Google Drive / Dropbox — Notes
Functional
- Multi-device file sync (incremental).
- Sharing (per-file ACL, link sharing).
- Versioning + restore.
- Preview, search.
- Office integration / live collab.
Non-functional
- Eventual consistency tolerated (seconds).
- Durability: 11×9s (S3-class).
- Conflict resolution: rename-on-conflict by default.
Capacity
- Avg user: 10 GB stored, hundreds of files.
- Dedup ratio: 25–50% within user, lower if encrypted client-side.
- 1B users × 10 GB = 10 EB; with dedup → ~5 EB physical.
Schema
files(id, owner, parent_id, name, mime, version, size, chunks[])
chunks(hash PK, refcount, blob_url) — global or per-user table
acl(file_id, principal_id, role)
events(user_id, ts, type, file_id) for change feed
Trade-offs
- Block dedup is the killer feature; CPU cost on client.

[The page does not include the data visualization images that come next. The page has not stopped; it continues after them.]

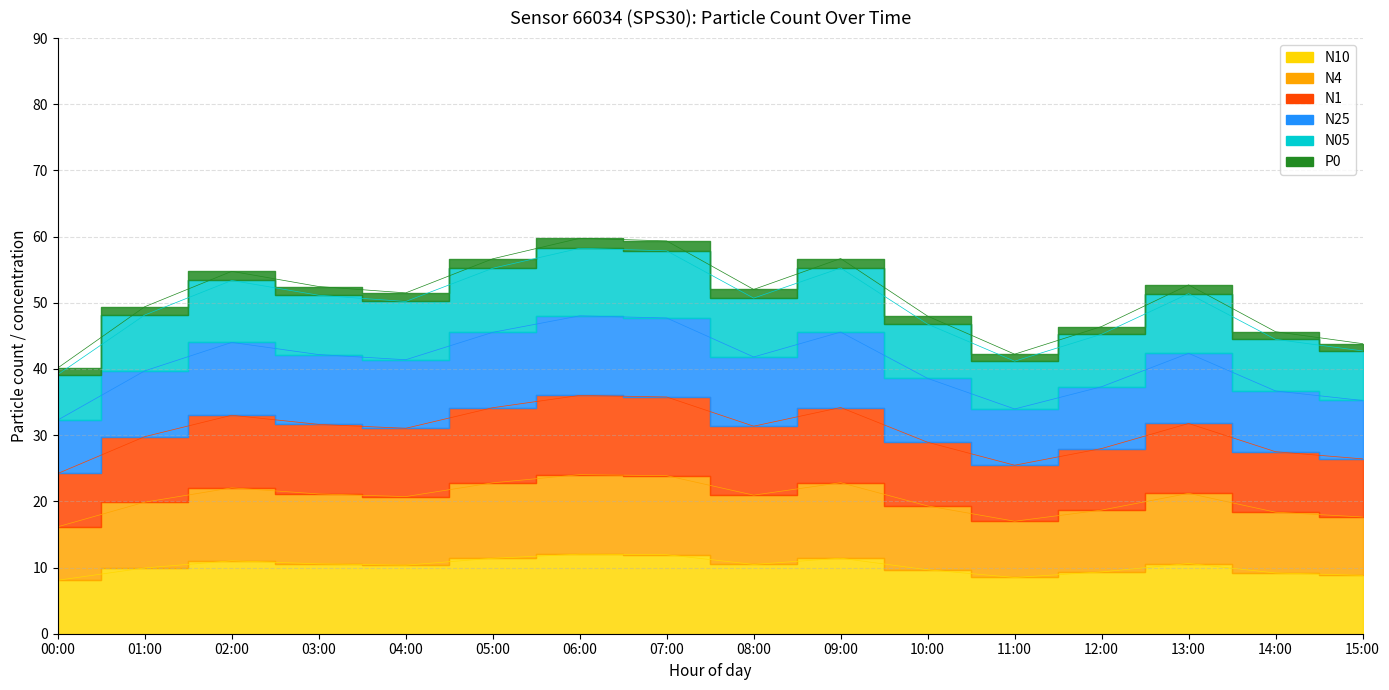

In N1, how many points are lower than both neighbors (excluding endpoints)?

3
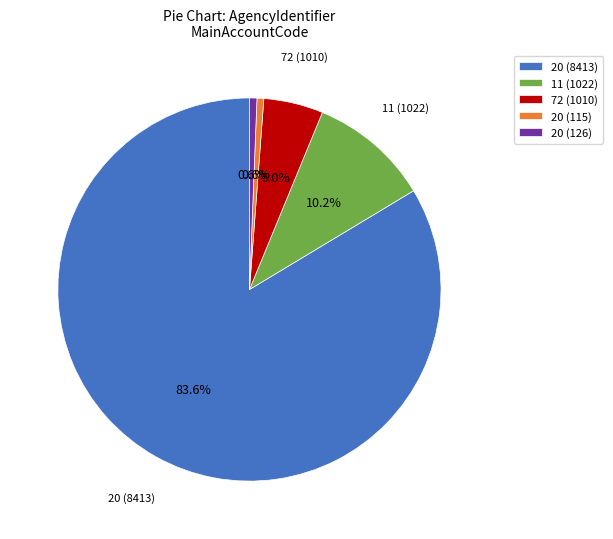

Is there a majority slice in this chart?

Yes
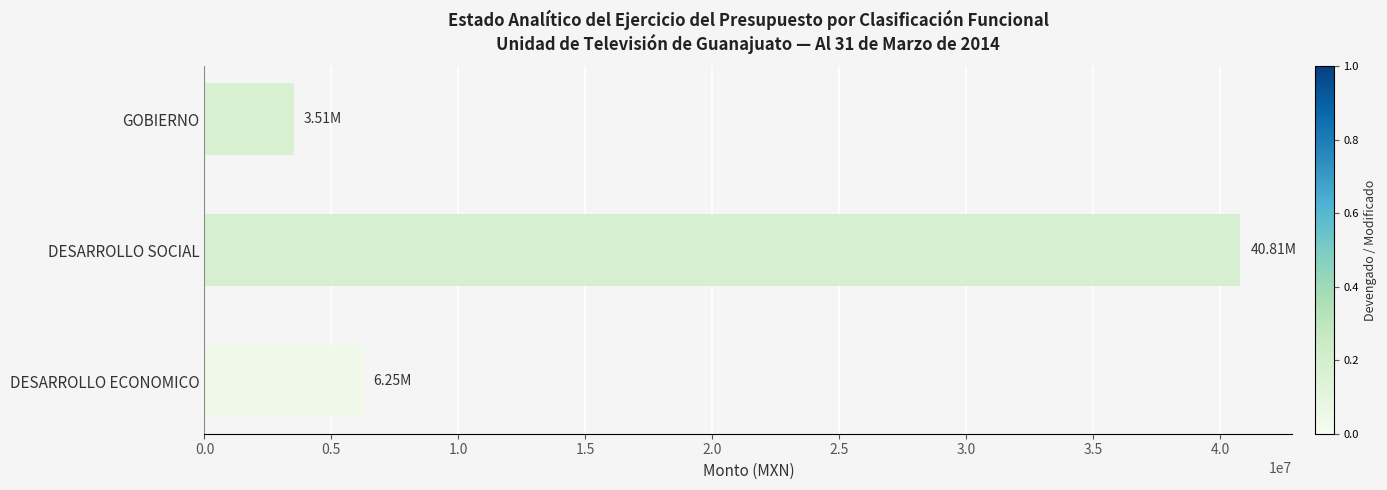

List the labels in order of value, largest first.

DESARROLLO SOCIAL, DESARROLLO ECONOMICO, GOBIERNO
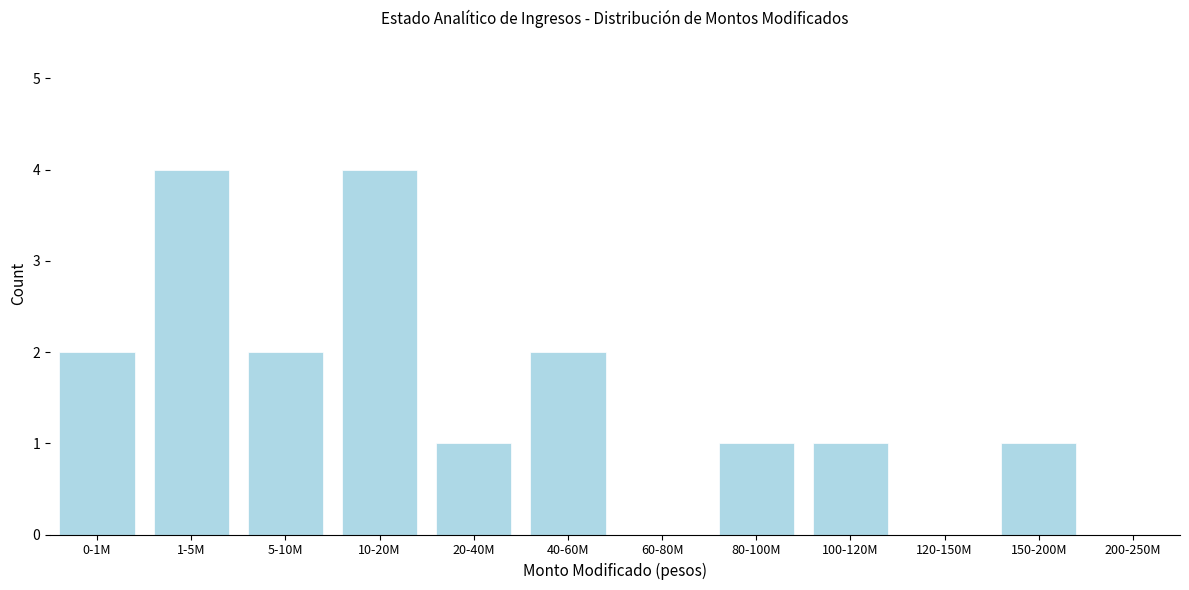

Reading left to right, what are all the values shown in this chart?

0-1M=2	1-5M=4	5-10M=2	10-20M=4	20-40M=1	40-60M=2	60-80M=0	80-100M=1	100-120M=1	120-150M=0	150-200M=1	200-250M=0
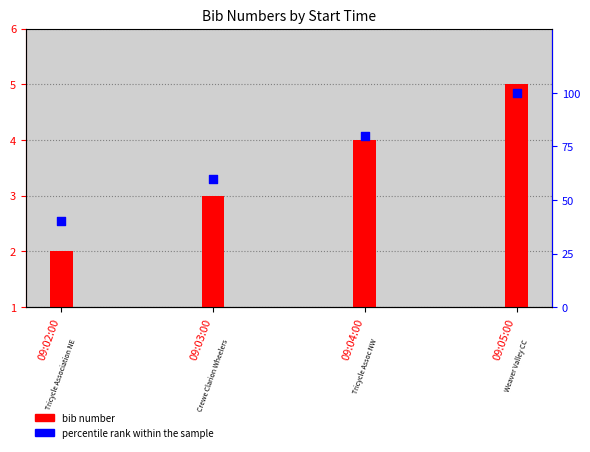

At which category is the sum across all series the highest?

09:05:00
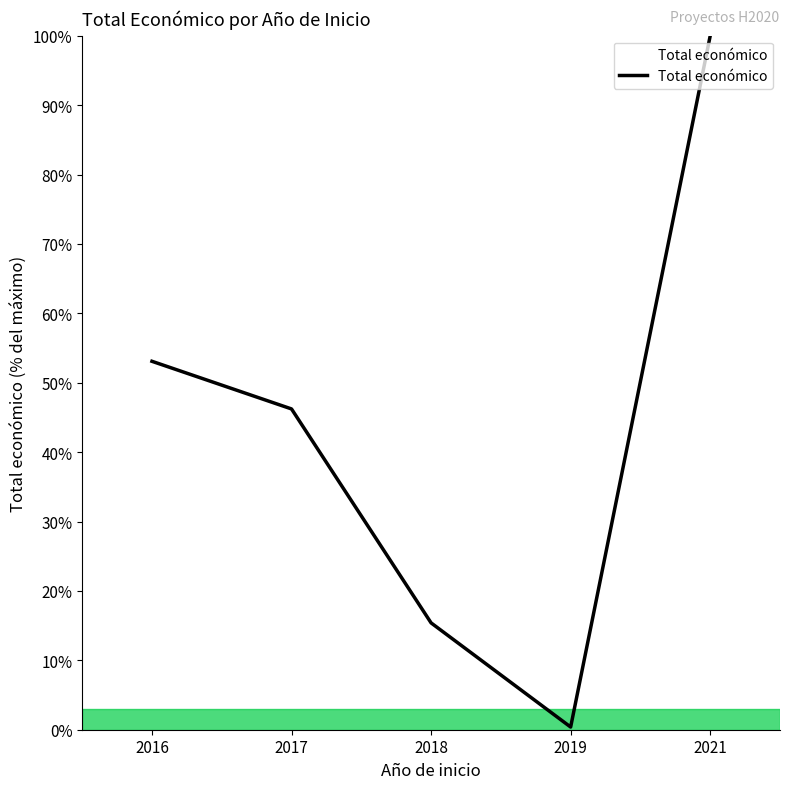

Reading left to right, list all the values displayed in this chart.

2016=53.1	2017=46.2	2018=15.4	2019=0.4	2021=100.0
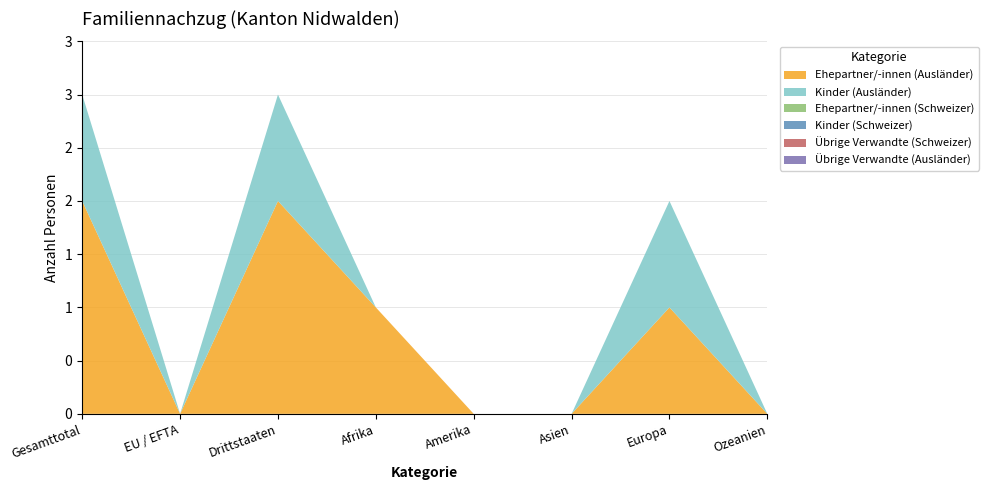

Reading right to left, list all the values displayed in this chart.

Ehepartner/-innen (Ausländer): 0	1	0	0	1	2	0	2
Kinder (Ausländer): 0	1	0	0	0	1	0	1
Ehepartner/-innen (Schweizer): 0	0	0	0	0	0	0	0
Kinder (Schweizer): 0	0	0	0	0	0	0	0
Übrige Verwandte (Schweizer): 0	0	0	0	0	0	0	0
Übrige Verwandte (Ausländer): 0	0	0	0	0	0	0	0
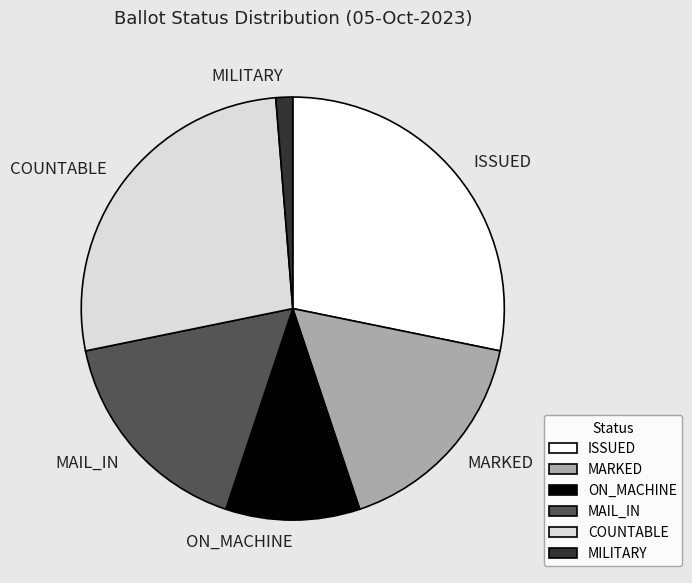

Between COUNTABLE and MAIL_IN, which is larger?

COUNTABLE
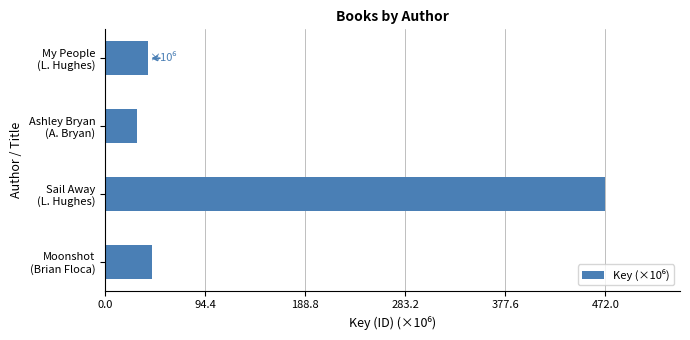

What is the difference between the maximum and minimum values?

441.1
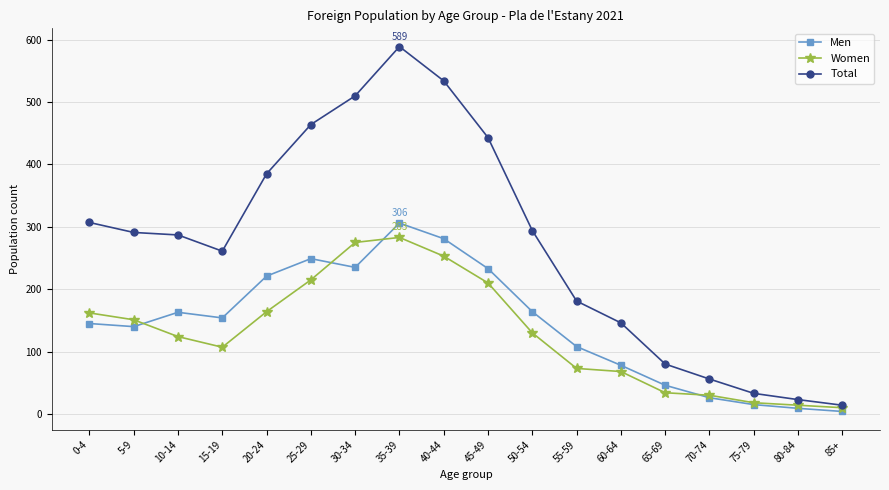

At which label does Women first exceed 130?

0-4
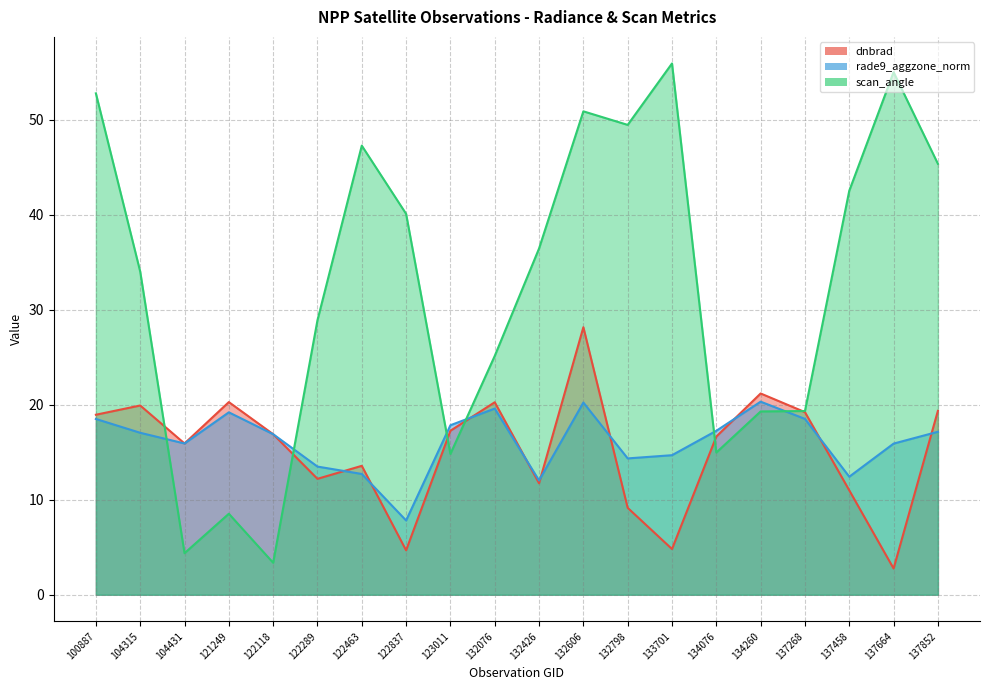

What are all the series names shown in the legend?

dnbrad, rade9_aggzone_norm, scan_angle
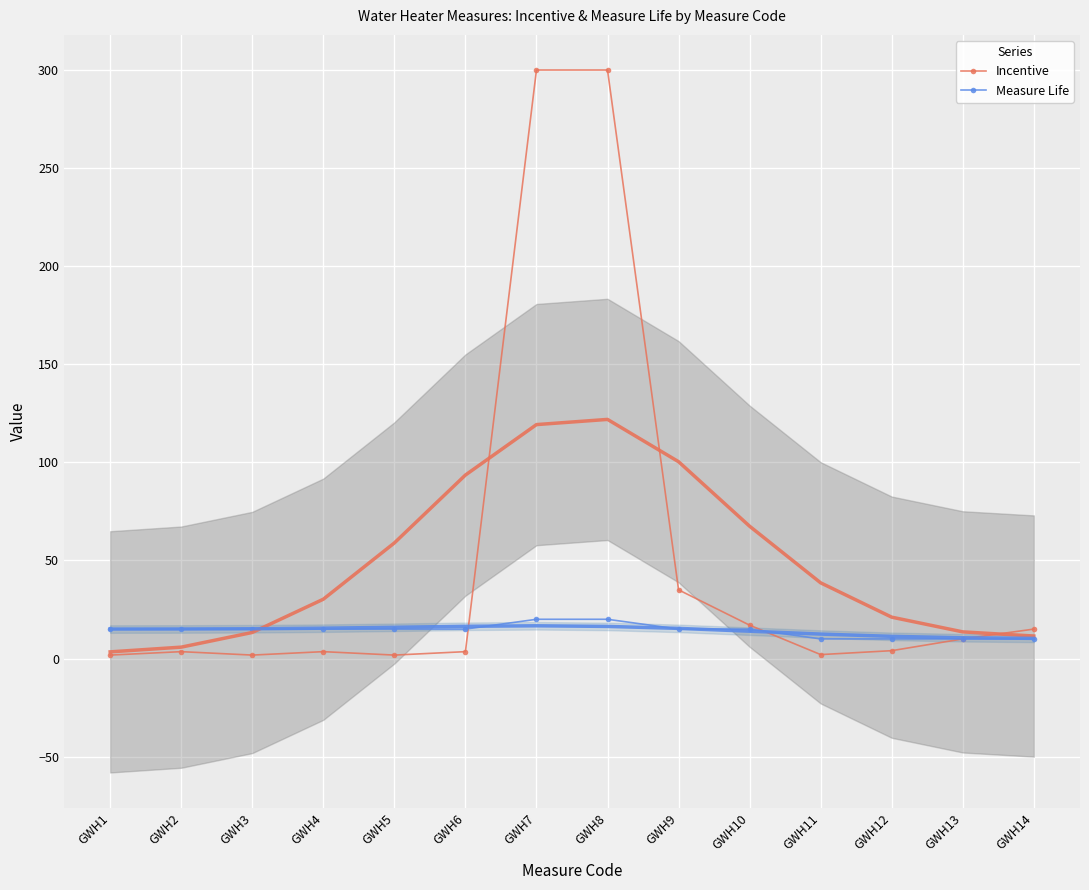

How many times do Measure Life and Incentive cross each other?

2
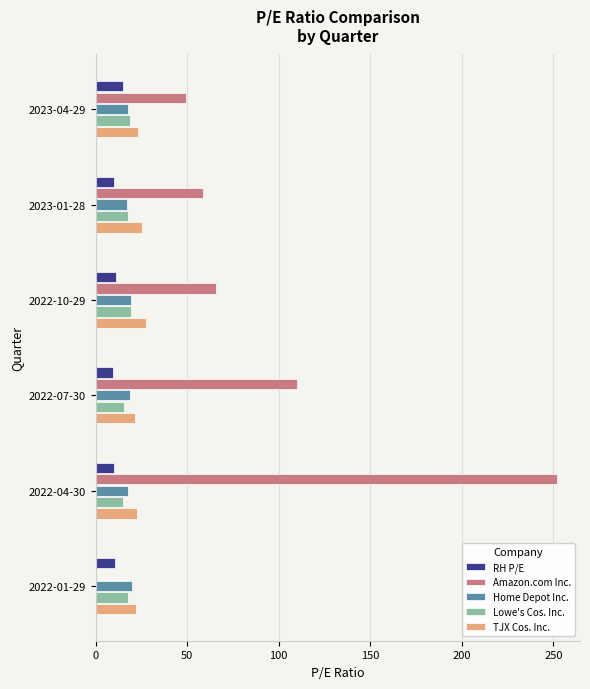

What is the total value across all series at 2023-01-28?

128.9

- Long-poll vs WebSocket vs push: combine; reliability over elegance.
- Conflict resolution: rename-on-conflict is simple; OT/CRDT for live collab on docs.
- Server-side encryption vs client-side: client-side breaks search and preview.
- Magic Pocket / Colossus vs S3: own infra at scale saves big money.
Refs
- Dropbox engineering blog: Magic Pocket, "Why we built our own…", FSEvents chains.
- Google Drive APIs + Docs collab papers.
- Casado: "Towards Internet-scale conflict-free replicated data types".
- ByteByteGo "Design Google Drive", Alex Xu Vol 2.